■ **Given records**
::::::::

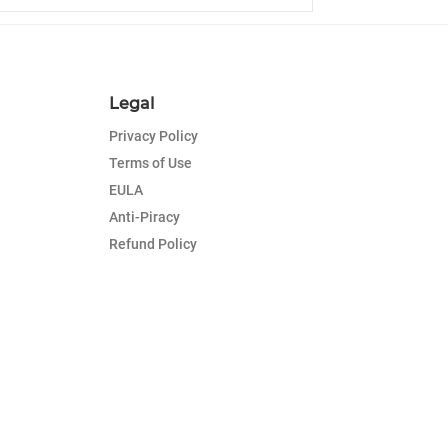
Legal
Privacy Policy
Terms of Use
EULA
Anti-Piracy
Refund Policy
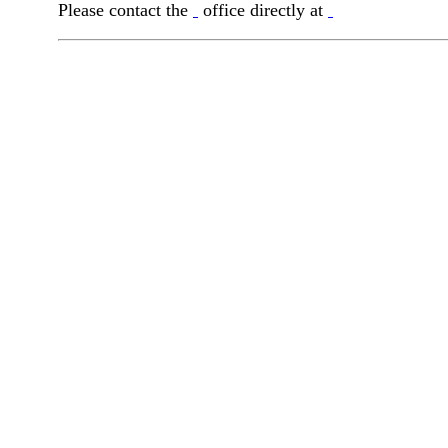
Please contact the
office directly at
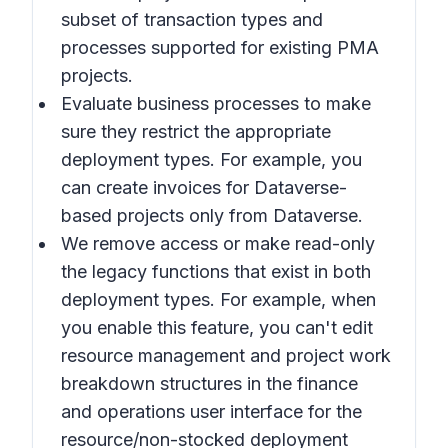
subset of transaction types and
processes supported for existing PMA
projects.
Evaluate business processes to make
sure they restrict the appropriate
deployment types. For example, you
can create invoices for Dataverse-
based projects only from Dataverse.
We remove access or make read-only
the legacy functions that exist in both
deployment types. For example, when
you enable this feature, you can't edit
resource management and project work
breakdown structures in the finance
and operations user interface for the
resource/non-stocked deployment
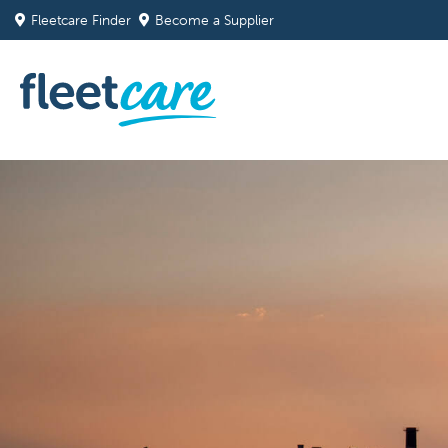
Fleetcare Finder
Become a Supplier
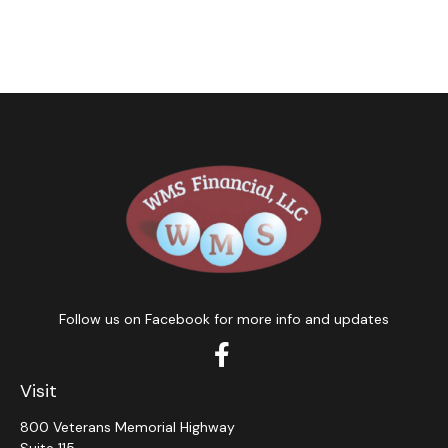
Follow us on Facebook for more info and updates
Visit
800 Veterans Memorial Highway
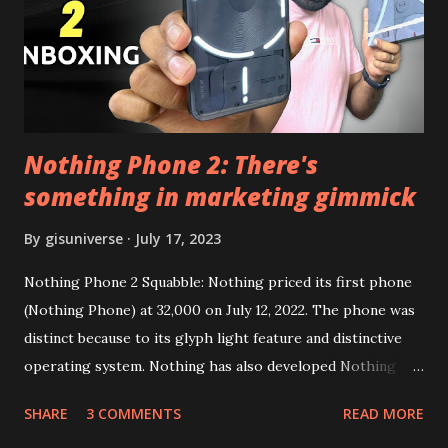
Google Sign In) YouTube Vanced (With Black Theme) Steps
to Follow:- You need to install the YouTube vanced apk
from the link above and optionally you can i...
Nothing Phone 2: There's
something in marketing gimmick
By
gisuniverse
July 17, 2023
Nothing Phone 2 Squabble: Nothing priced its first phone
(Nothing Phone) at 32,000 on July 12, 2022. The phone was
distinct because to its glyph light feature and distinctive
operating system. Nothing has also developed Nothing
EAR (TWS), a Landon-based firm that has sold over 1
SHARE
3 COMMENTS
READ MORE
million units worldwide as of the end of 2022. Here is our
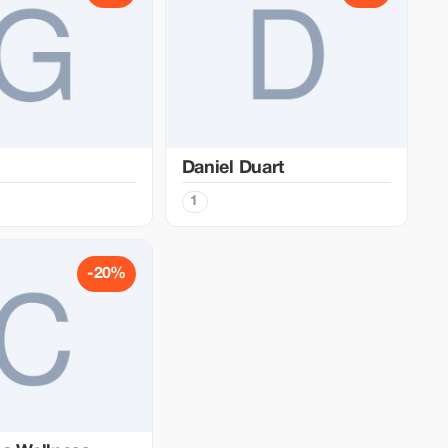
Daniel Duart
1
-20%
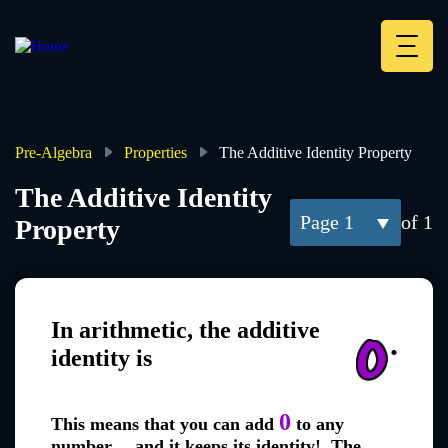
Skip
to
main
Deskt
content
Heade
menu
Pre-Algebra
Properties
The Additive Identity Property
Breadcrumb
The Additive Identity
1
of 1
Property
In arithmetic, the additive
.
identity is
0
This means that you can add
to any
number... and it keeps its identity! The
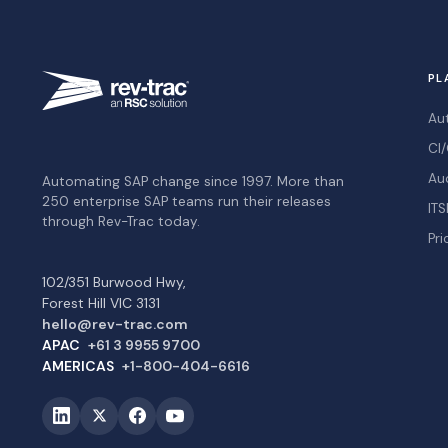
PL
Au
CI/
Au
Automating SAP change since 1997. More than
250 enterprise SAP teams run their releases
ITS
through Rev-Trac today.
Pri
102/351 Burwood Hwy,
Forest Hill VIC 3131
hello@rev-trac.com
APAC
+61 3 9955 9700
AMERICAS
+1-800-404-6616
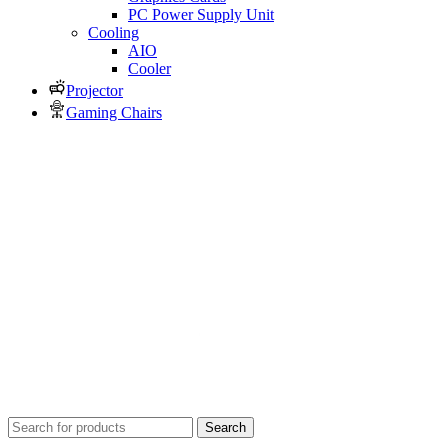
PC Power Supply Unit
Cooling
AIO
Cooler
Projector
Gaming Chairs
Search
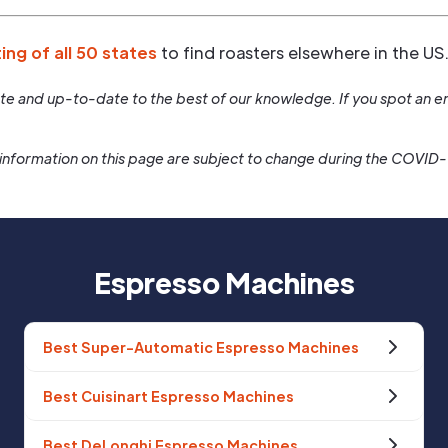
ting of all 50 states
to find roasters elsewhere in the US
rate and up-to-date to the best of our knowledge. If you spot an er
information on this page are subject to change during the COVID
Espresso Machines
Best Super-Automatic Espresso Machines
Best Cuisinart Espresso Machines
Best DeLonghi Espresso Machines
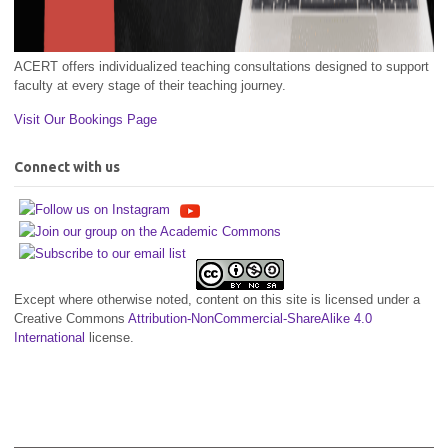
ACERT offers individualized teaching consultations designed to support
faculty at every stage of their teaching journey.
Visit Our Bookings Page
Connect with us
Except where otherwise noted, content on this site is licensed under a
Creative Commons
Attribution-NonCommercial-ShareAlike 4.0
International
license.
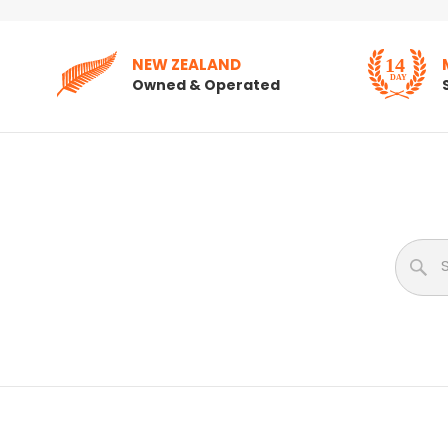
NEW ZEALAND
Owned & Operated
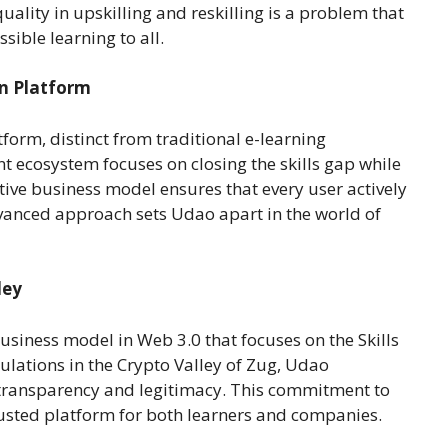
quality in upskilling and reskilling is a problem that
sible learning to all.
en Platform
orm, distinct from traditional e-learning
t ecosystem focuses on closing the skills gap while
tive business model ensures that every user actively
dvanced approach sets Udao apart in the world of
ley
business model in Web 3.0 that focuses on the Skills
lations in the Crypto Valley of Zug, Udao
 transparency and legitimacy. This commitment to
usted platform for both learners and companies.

::::::::

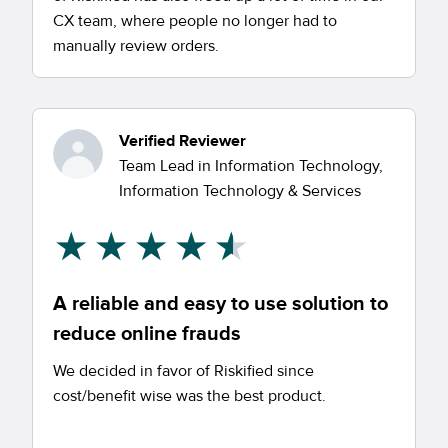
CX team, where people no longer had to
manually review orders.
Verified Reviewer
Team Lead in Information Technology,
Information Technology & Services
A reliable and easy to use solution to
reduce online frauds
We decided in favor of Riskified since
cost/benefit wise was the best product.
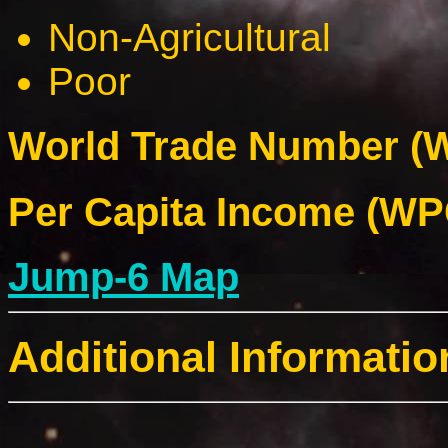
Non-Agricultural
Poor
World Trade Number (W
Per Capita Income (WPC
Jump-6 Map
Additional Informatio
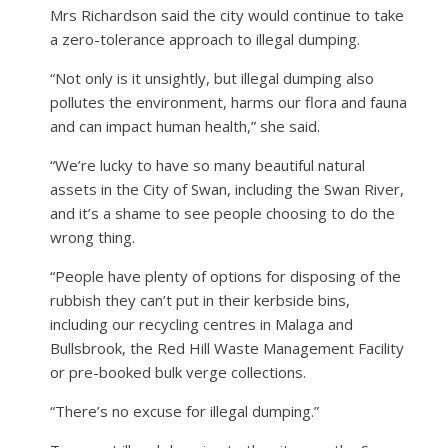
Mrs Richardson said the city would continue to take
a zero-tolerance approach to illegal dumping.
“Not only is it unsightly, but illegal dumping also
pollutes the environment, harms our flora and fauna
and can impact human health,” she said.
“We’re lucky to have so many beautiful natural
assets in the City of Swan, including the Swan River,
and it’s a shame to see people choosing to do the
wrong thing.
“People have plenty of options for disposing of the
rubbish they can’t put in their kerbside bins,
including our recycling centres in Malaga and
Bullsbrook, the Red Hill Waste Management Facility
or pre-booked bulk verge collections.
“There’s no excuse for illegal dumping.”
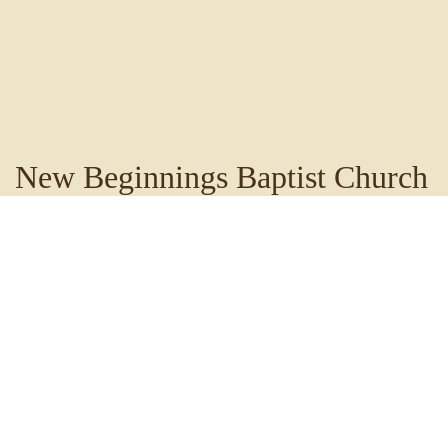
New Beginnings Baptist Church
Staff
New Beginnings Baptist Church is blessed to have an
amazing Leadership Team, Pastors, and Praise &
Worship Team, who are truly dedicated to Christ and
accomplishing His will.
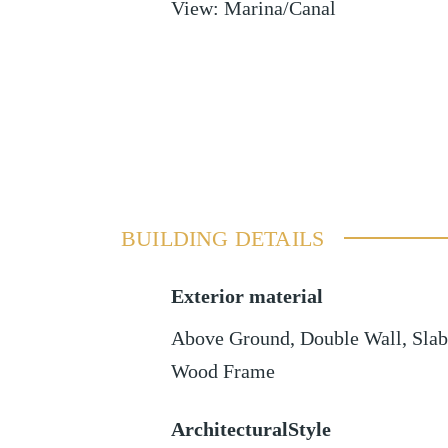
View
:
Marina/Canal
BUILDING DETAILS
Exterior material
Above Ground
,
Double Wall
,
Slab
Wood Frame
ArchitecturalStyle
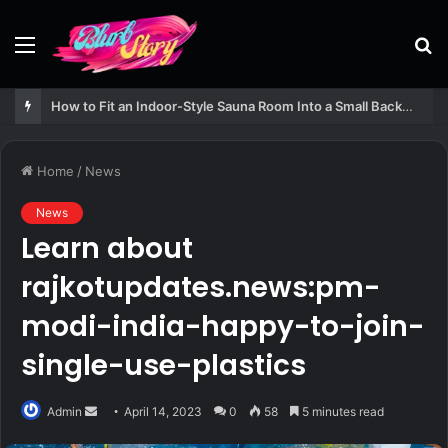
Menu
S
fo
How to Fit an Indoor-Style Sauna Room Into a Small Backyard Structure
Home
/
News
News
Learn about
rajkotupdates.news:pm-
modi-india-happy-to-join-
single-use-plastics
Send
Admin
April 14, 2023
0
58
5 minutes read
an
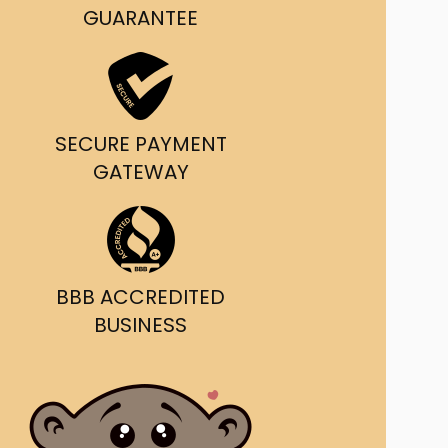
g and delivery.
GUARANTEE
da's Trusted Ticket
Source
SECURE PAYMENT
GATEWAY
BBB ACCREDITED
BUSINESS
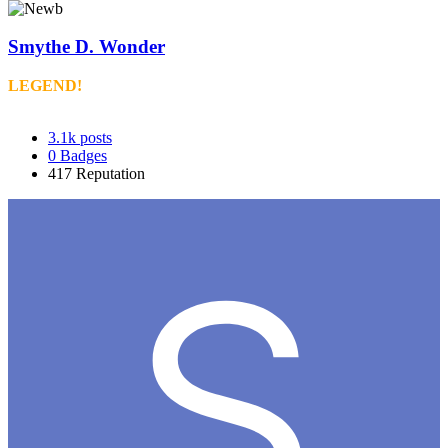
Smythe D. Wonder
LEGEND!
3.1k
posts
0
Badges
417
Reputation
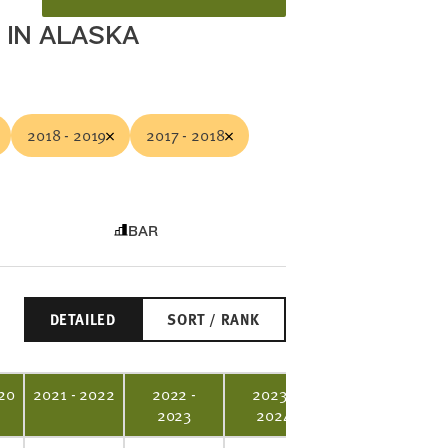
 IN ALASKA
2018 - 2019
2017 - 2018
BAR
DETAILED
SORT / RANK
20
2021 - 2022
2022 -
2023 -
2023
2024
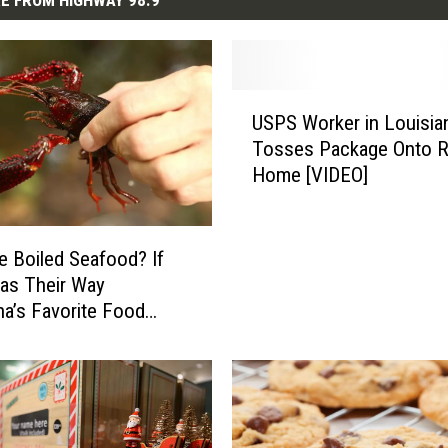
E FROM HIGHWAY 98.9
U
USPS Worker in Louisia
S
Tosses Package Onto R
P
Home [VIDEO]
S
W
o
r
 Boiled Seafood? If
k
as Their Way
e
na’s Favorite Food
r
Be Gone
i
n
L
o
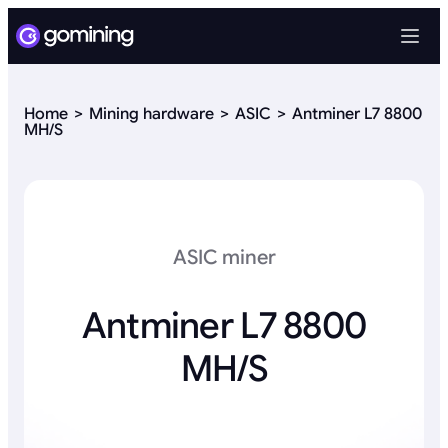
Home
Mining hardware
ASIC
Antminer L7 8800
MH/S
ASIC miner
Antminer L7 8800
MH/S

::::::::

■ **The task**
Retype the material from the line with "Follow us on" up to and including the line with "800 Veterans Memorial Highway", keeping every line unchanged.

■ **Task answer**
Follow us on Facebook for more info and updates
Visit
800 Veterans Memorial Highway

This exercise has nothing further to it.